▶ **Questions on the material**:
A. In the page on how Revise works, list every line that is typed after a julia> prompt, in order.
B. Rewrite the paragraph of the Revise page that begins "Revise removes some of the tedium" as a short bulleted list that keeps its main facts.
C. Resume the explanation of how Revise works, picking up right after its last sentence.

How Revise works

Revise is based on the fact that you can change functions even when they are defined in other modules. Here's an example showing how you do that manually (without using Revise):

julia> convert(Float64, π)
3.141592653589793

julia> # That's too hard, let's make life easier for students

julia> @eval Base convert(::Type{Float64}, x::Irrational{:π}) = 3.0
convert (generic function with 714 methods)

julia> convert(Float64, π)
3.0

Revise removes some of the tedium of manually copying and pasting code into @eval statements. To decrease the amount of re-JITting required, Revise avoids reloading entire modules; instead, it takes care to eval only the changes in your package(s), much as you would if you were doing it manually. Importantly, changes are detected in a manner that is independent of the specific line numbers in your code, so that you don't have to re-evaluate just because code moves around within the same file. (One unfortunate side effect is that line numbers may become inaccurate in backtraces, but Revise takes pains to correct these, see below.)

To accomplish this, Revise uses the following overall strategy:

add callbacks to Base so that Revise gets notified when new packages are loaded or new files included
prepare source-code caches for every new file. These caches will allow Revise to detect changes when files are updated. For precompiled packages this happens on an as-needed basis, using the cached source in the *.ji file. For non-precompiled packages, Revise parses the source for each included file immediately so that the initial state is known and changes can be detected.

▶ **Information**:

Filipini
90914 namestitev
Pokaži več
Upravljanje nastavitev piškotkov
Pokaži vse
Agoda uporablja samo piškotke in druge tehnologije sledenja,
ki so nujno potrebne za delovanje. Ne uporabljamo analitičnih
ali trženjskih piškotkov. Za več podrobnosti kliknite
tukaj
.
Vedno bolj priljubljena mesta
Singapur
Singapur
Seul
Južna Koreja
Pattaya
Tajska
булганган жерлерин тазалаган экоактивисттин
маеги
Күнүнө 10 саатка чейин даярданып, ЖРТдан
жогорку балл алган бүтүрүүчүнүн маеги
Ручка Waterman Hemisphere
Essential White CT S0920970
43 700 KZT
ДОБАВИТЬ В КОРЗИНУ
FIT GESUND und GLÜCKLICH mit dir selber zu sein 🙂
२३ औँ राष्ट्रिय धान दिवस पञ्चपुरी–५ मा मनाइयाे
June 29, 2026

...

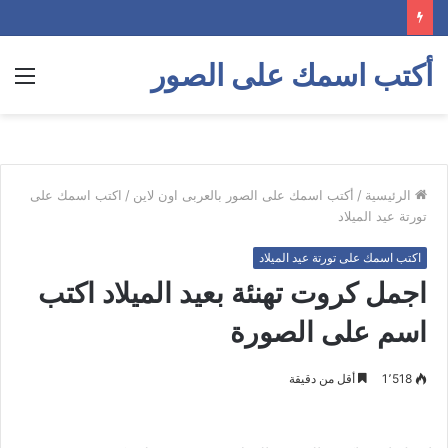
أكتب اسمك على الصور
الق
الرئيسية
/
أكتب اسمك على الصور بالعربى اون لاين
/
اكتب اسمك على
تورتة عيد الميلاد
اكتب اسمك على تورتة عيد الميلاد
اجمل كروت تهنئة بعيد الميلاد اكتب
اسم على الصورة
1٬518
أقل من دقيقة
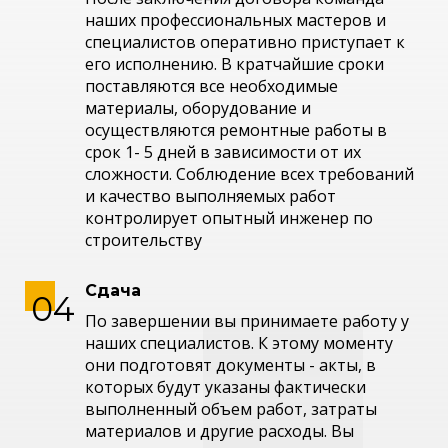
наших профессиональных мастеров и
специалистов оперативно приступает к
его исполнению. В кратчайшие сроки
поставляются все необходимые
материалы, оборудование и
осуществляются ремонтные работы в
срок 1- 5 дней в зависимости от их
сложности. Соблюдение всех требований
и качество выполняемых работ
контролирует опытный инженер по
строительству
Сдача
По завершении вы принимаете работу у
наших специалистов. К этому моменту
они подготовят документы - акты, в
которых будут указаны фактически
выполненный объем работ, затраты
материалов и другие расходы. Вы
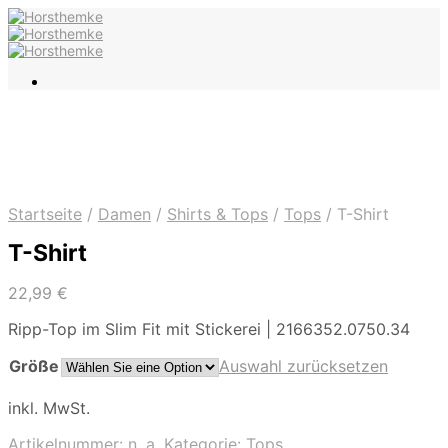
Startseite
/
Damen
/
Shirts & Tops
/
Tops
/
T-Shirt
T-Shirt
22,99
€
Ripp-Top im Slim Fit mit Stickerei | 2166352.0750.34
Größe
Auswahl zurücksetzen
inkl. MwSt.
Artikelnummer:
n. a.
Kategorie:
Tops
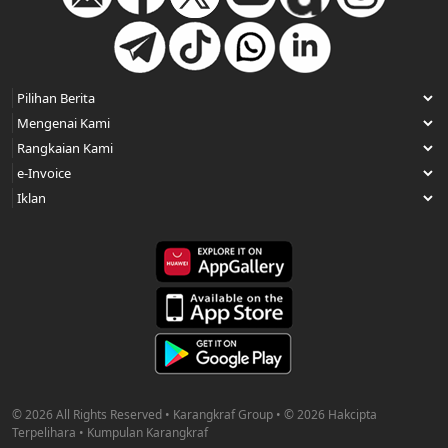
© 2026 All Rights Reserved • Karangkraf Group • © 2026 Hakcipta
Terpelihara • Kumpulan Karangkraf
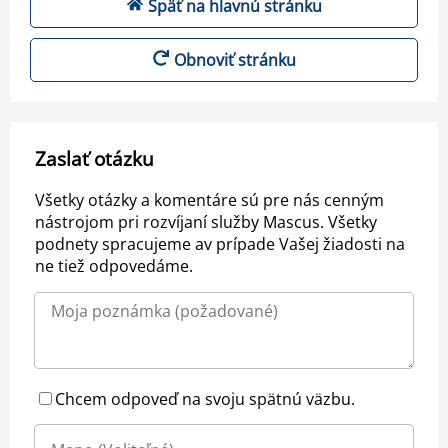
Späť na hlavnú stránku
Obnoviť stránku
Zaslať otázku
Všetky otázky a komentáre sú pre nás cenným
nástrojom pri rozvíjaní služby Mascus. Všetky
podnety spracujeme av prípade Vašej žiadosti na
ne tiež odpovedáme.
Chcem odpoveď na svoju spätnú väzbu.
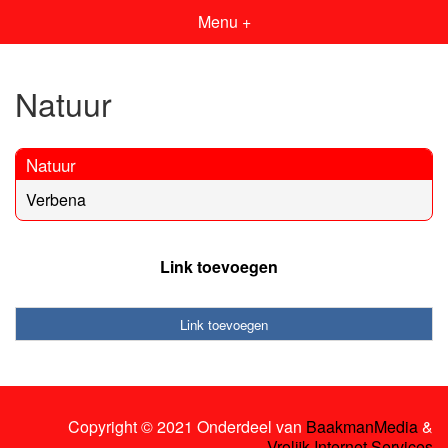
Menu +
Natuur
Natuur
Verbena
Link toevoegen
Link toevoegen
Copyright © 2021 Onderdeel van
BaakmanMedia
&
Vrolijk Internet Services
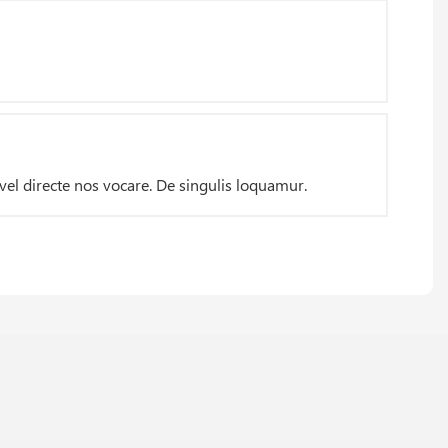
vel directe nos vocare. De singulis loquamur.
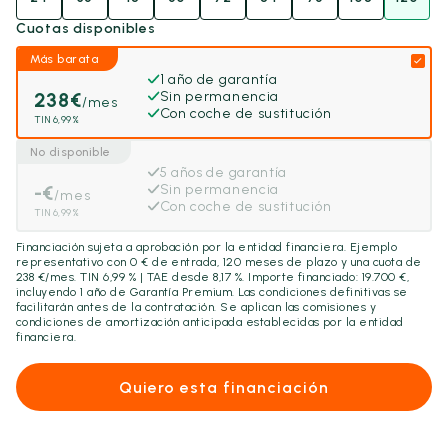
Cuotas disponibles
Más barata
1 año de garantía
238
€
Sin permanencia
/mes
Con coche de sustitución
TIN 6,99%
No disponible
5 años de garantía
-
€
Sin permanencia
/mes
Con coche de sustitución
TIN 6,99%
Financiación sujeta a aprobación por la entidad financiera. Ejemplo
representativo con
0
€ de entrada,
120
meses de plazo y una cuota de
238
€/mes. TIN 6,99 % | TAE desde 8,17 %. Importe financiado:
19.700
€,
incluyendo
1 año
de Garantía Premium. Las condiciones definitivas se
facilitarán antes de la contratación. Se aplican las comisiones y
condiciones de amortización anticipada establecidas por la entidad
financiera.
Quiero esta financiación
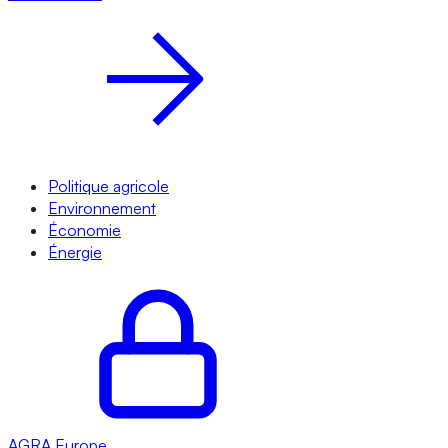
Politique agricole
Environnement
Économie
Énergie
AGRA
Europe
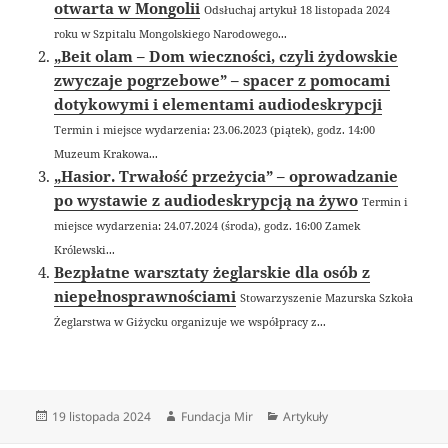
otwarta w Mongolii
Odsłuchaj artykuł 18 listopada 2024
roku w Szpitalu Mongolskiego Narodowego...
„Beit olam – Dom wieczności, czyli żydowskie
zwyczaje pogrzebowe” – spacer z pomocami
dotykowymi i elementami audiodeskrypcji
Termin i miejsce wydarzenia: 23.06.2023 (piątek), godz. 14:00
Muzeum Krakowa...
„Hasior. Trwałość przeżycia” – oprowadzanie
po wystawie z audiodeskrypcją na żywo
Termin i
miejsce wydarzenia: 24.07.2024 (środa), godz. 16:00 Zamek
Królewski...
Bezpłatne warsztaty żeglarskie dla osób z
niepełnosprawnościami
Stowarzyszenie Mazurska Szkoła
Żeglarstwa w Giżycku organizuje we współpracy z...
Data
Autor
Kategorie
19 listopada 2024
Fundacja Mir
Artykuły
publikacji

==

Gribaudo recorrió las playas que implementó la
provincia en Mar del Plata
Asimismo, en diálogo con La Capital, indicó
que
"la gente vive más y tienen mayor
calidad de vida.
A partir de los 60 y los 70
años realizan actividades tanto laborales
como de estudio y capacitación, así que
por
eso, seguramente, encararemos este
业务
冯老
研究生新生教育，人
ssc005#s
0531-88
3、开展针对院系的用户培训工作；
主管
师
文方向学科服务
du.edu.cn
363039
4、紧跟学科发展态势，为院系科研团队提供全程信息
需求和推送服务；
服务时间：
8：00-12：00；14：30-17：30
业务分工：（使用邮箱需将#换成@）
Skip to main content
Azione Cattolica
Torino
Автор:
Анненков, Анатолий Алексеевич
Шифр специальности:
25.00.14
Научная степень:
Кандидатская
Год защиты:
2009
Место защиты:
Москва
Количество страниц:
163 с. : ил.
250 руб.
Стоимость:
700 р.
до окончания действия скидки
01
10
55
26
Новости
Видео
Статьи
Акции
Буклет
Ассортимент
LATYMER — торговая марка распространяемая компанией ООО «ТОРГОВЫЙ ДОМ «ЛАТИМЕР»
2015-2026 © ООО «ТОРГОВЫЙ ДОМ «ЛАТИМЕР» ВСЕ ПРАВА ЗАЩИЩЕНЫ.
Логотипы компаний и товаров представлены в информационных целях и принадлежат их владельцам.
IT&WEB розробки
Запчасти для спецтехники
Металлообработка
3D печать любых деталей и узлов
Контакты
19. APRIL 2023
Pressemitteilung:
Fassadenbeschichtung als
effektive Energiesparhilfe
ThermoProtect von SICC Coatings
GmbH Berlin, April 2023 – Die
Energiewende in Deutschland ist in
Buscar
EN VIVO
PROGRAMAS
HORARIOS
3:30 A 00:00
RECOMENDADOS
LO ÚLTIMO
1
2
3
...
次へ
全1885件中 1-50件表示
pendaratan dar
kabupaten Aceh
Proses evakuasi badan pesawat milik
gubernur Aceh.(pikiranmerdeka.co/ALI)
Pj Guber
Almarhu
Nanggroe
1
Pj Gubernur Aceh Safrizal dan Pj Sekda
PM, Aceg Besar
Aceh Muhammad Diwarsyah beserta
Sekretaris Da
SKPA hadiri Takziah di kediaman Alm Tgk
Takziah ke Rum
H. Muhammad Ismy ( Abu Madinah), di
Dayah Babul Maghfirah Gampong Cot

▶ **Your written answers**:
A.
convert(Float64, π)
# That's too hard, let's make life easier for students
@eval Base convert(::Type{Float64}, x::Irrational{:π}) = 3.0
convert(Float64, π)

B.
- Revise removes the tedium of manually copying and pasting code into @eval statements.
- To reduce re-JITting, it does not reload entire modules; it evaluates only the changes in your packages.
- Changes are detected independently of specific line numbers, so code that moves around within a file does not need re-evaluation.
- As a side effect, line numbers in backtraces may become inaccurate, but Revise works to correct them.

C.
monitor the file system for changes to any of the dependent files; it immediately appends any updates to a list of file names that need future processing
intercept the REPL's backend to ensure that the list of files-to-be-revised gets processed each time you execute a new command at the REPL
when a revision is triggered, the source file(s) are re-parsed, and a diff between the cached version and the new version is created. eval the diff in the appropriate module(s).
replace the cached version of each source file with the new version, so that further changes are diffed against the most recent update.

The structure of Revise's internal representation

diagram

Figure notes: Nodes represent primary objects in Julia's compilation pipeline. Arrows and their labels represent functions or data structures that allow you to move from one node to another. Red ("destructive") paths force recompilation of dependent functions.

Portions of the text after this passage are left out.